In pursuit of public service

By Amber Stark ’99

Journalists often choose their profession because they love writing, and the same is true for Bowling Green State University junior Hannah Finnerty. But the BG News editor also sees journalism as an opportunity for public service.

By merging her talents and interests, the Waterloo, Illinois, native created a public policy proposal that resulted in her being named one of 194 finalists for the 2018 Truman Scholarship, the premier graduate fellowship for students pursing careers as public service leaders. On April 20, she will find out if she’ll receive this prestigious scholarship from the Truman Foundation, a living memorial to the country’s 33rd president.

“I always liked writing,” said Finnerty, who took one journalism/yearbook/newspaper class in high school. “Through the class, I realized I could actually write for a living and give back to the community.”

Giving back to the community is important to Finnerty, who serves as a civic action leader in the Center for Community and Civic Engagement, which creates connections between service organizations and BGSU faculty and students to support service to the public good.

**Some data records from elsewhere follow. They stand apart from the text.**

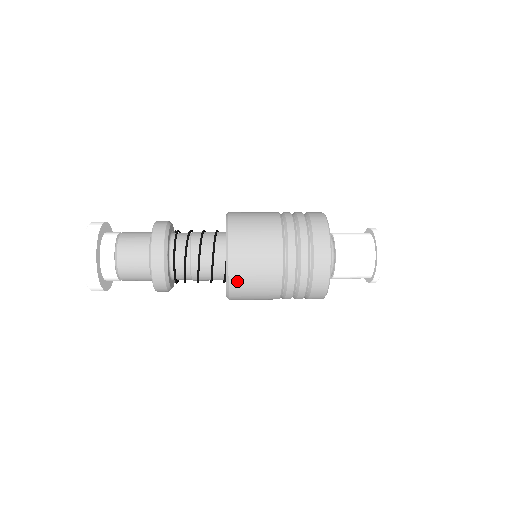
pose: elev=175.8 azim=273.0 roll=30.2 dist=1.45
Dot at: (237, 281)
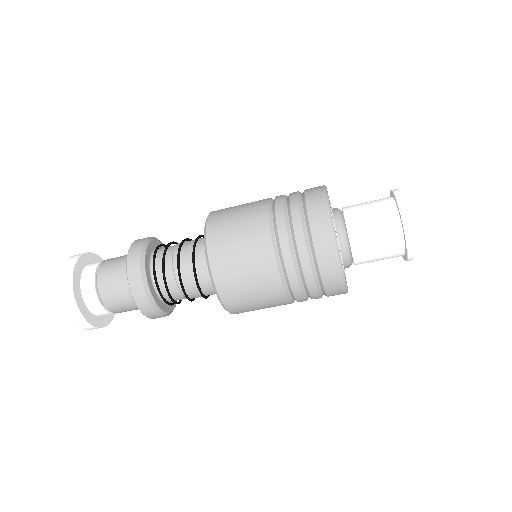
Dot at: (218, 212)
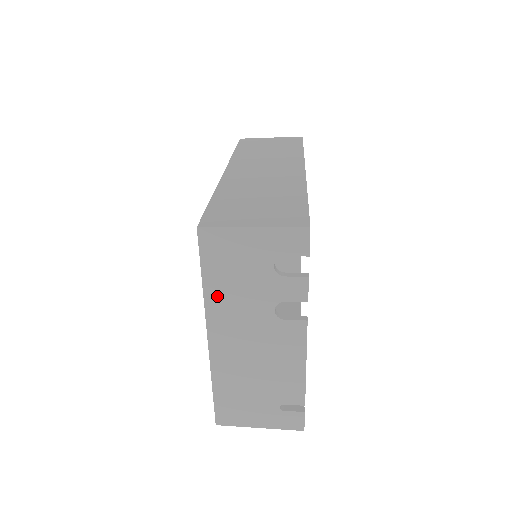
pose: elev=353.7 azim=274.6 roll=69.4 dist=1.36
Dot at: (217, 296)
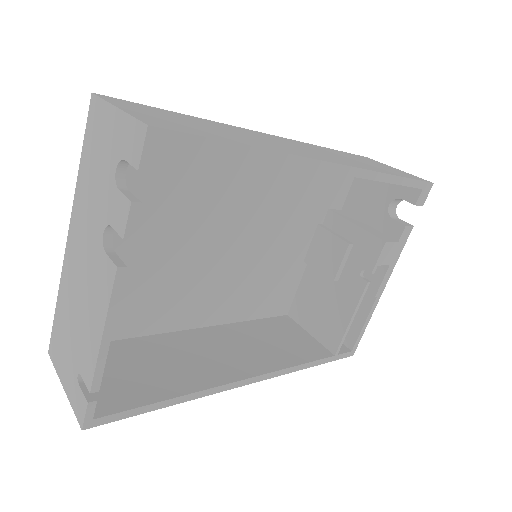
Dot at: (82, 187)
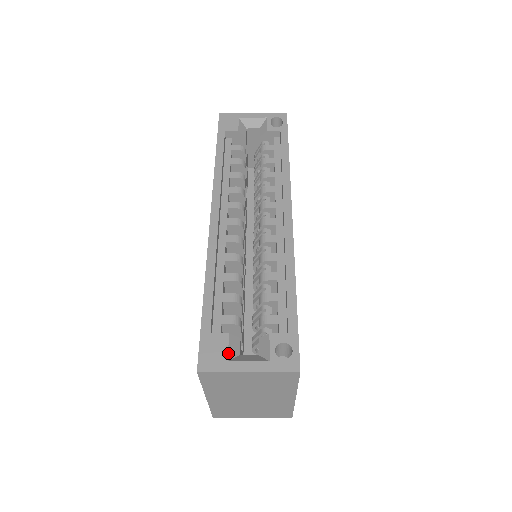
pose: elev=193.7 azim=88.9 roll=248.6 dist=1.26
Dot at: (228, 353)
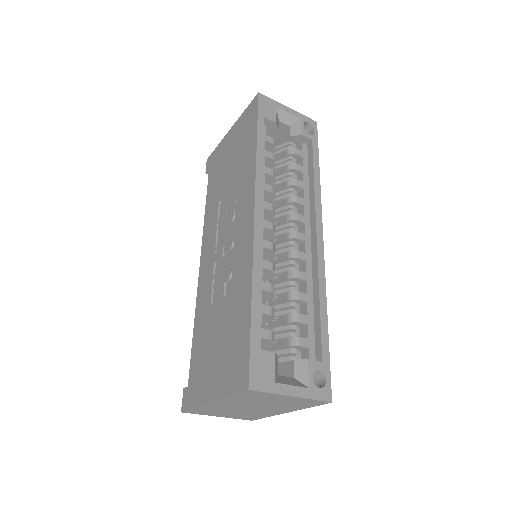
Dot at: (275, 373)
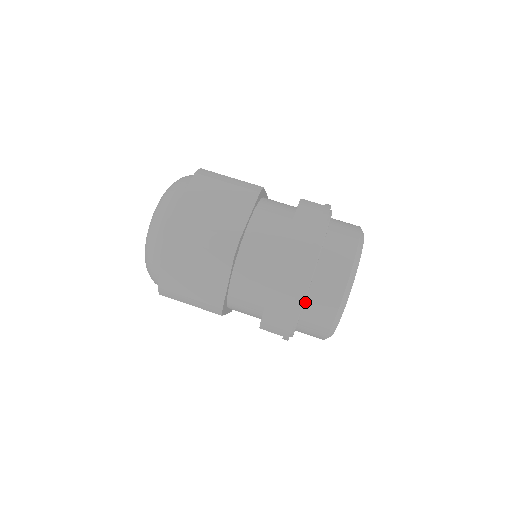
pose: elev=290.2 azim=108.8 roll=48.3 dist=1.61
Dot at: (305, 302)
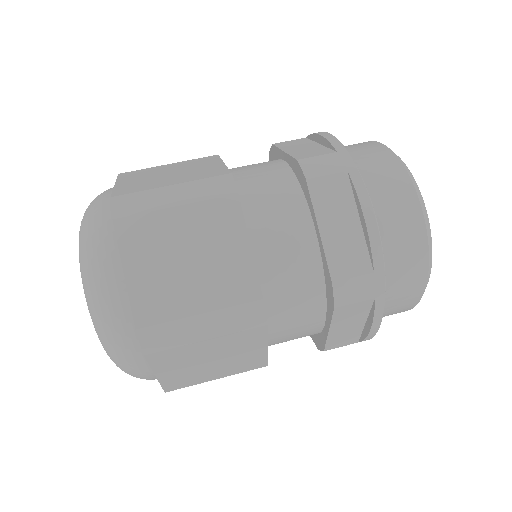
Dot at: occluded
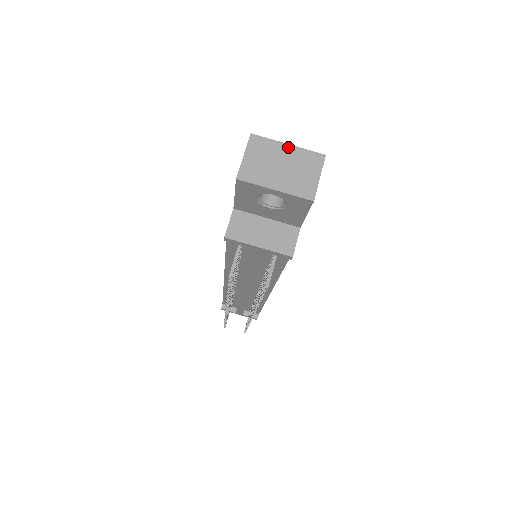
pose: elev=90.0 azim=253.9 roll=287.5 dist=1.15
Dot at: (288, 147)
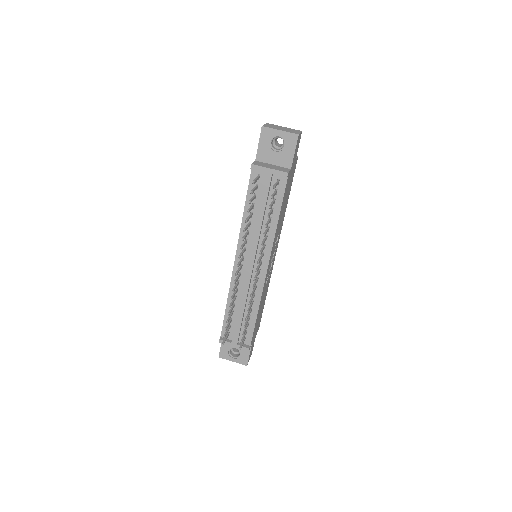
Dot at: (285, 127)
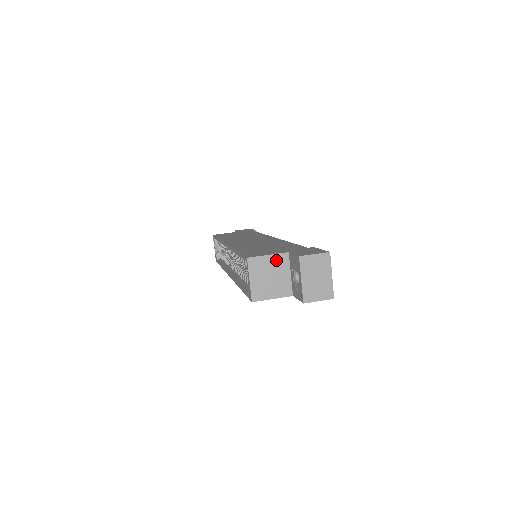
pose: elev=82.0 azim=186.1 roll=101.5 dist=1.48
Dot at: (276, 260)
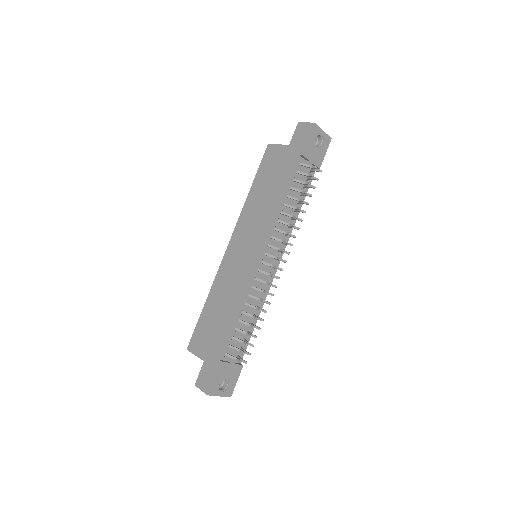
Dot at: occluded
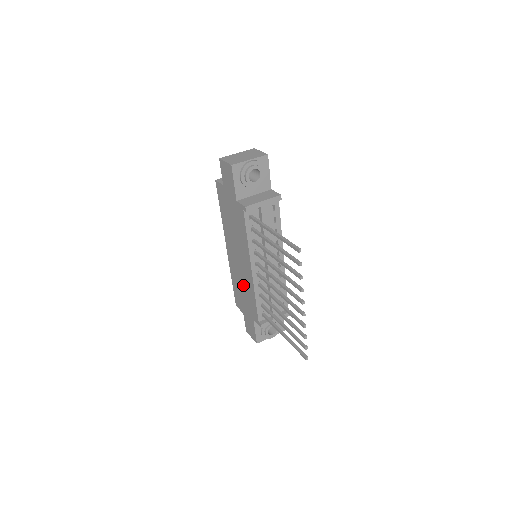
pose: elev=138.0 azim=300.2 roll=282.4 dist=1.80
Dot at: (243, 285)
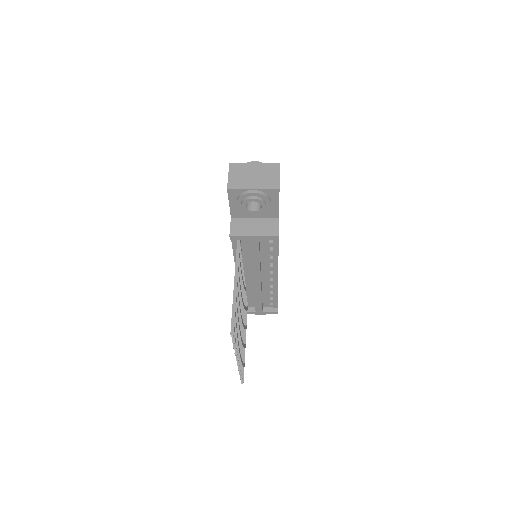
Dot at: occluded
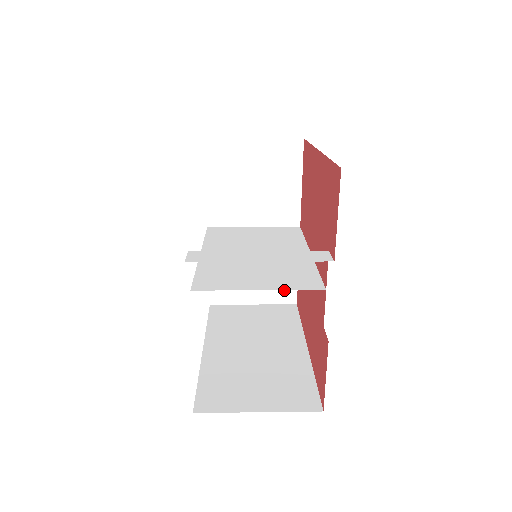
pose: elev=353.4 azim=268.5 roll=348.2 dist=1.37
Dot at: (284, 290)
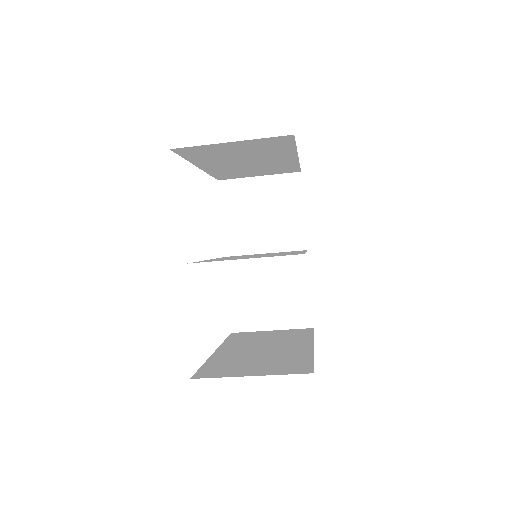
Dot at: (300, 314)
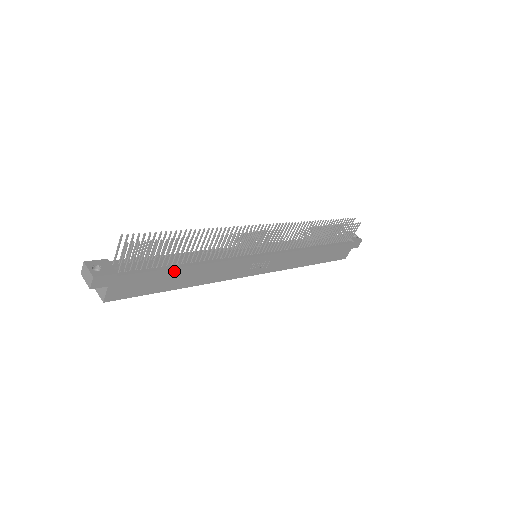
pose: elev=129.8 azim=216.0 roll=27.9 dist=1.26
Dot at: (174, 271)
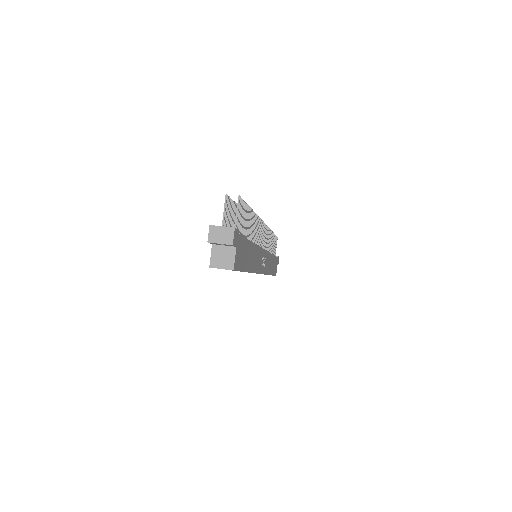
Dot at: (249, 245)
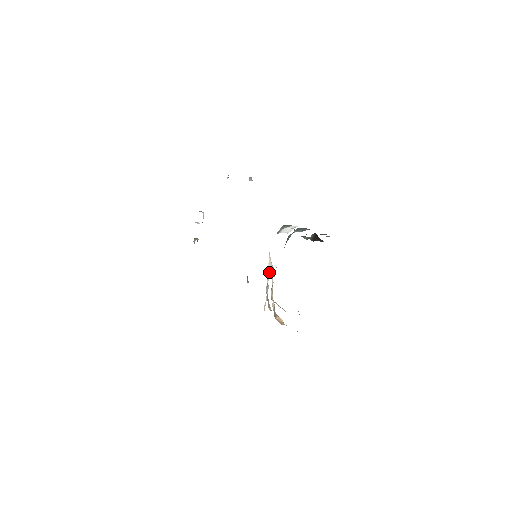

She also led a spring 2017 BG Alternative Breaks trip to Richmond, Virginia, to work with refugees and wrote a BG News article about a refugee resettlement agency in Toledo called Us Together.

"I want to serve the community the best way I can, which is through my words."

“Refugee issues have kind of been the common thread running through my college experience,” she said, adding that she has since volunteered with the organization. “I realized I don’t just have to write about the refugees, I can go work with them.”

In summer 2017, Finnerty worked with refugees in Egypt and Greece, thanks to the Stuart R. Givens Memorial Fellowship, which supports students pursuing an interest in a manner not otherwise possible. It is expected that the experience will make a demonstrable difference in recipients’ lives and help them grow both personally and intellectually.

“It was eye opening,” Finnerty said. “You hear stories about how bad conditions are for refugees, but we’re so far removed. I spent time with 8- to 18-year-old kids from Somalia and Sudan who didn’t know where their parents were or if they were alive. It furthered my desire to work with refugees and use journalism as a tool to help them.

“Journalism is like the propeller on a boat, moving things that would have previously been in the dark to the forefront. From there, the community can engage in discussion and change can happen. On a local level, we can make the community aware of opportunities to serve their community.”

Next school year, from August to May, she will work on her interdisciplinary minor in Meknes, Morocco, exploring courses like Middle Eastern studies, Arabic, politics and governance in the Middle East, and women and gender studies in an Arab world.

Finnerty combined her interests in refugee issues and writing into a public policy proposal focusing on the use of advocacy journalism as a tool to assist refugees settling in the United States. The proposal, along with an extensive application and essays, resulted in Finnerty being named a finalist for the Truman Scholarship.

Earlier this month, she advanced to the interview portion of the process, which included an intensive, 20-minute interview with a panel of nine interviewers, including President Truman’s grandson and Steven Cohen, who financed “Icarus,” which won the 2018 Oscar for best documentary. As an Illinois native, Finnerty is one of five finalists competing from that state.

“I was nervous the entire day, but I felt comfortable once I got in the room,” she said. “The questions were tough; they want you to demonstrate that you know what you’re talking about, that this is what you’re going to do with your life.”

Truman funds are to be used for graduate school; Finnerty is considering DePaul University for its program in forced migration and New York University for its global journalism program. She will graduate from BGSU in August 2019.

Finnerty highlighted a strong support system consisting of Drs. Neil Browne, Distinguished Teaching Professor emeritus of economics; Simon Morgan-Russell, Honors College dean; and Kacee Snyder, Honors College assistant dean, who have helped her through this process.

"Getting to know Hannah better as her academic advisor in the Honors College and this past year as her ALS advisor, I’m just so proud that she was chosen to interview for the Truman Scholarship," Snyder said. "Her passion for public service and journalism, and the incredible experiences she’s had in her time at BGSU, and her passion and personality make her an ideal candidate. When I found out she was chosen as one of the finalists from the original pool of over 750 candidates, I was so excited, but I wasn’t at all surprised. She’s an incredible representative of BGSU and the type of person the Truman Scholarship is made for."

Finnerty had never heard of BGSU before it came up as her 100 percent match in a college survey. This is a match the Alumni Laureate Scholar said is still true today.

“As I toured other colleges, I realized I really, really liked BGSU – and I still do,” she said. “The first thing I did on campus was go to a Sunday night BG News meeting in West Hall. Three years later, and the BG News is my family.”

Although she wasn’t originally sure if she’d like being in an editorial role, Finnerty said she likes getting to know the reporters and watching them develop as writers.

“I want to serve the community the best way I can, which is through my words,” she said. “I encourage my reporters to do that as well.

“The way I see journalism is as a community service. I want to serve people with information they need to become active and influential people in their communities.”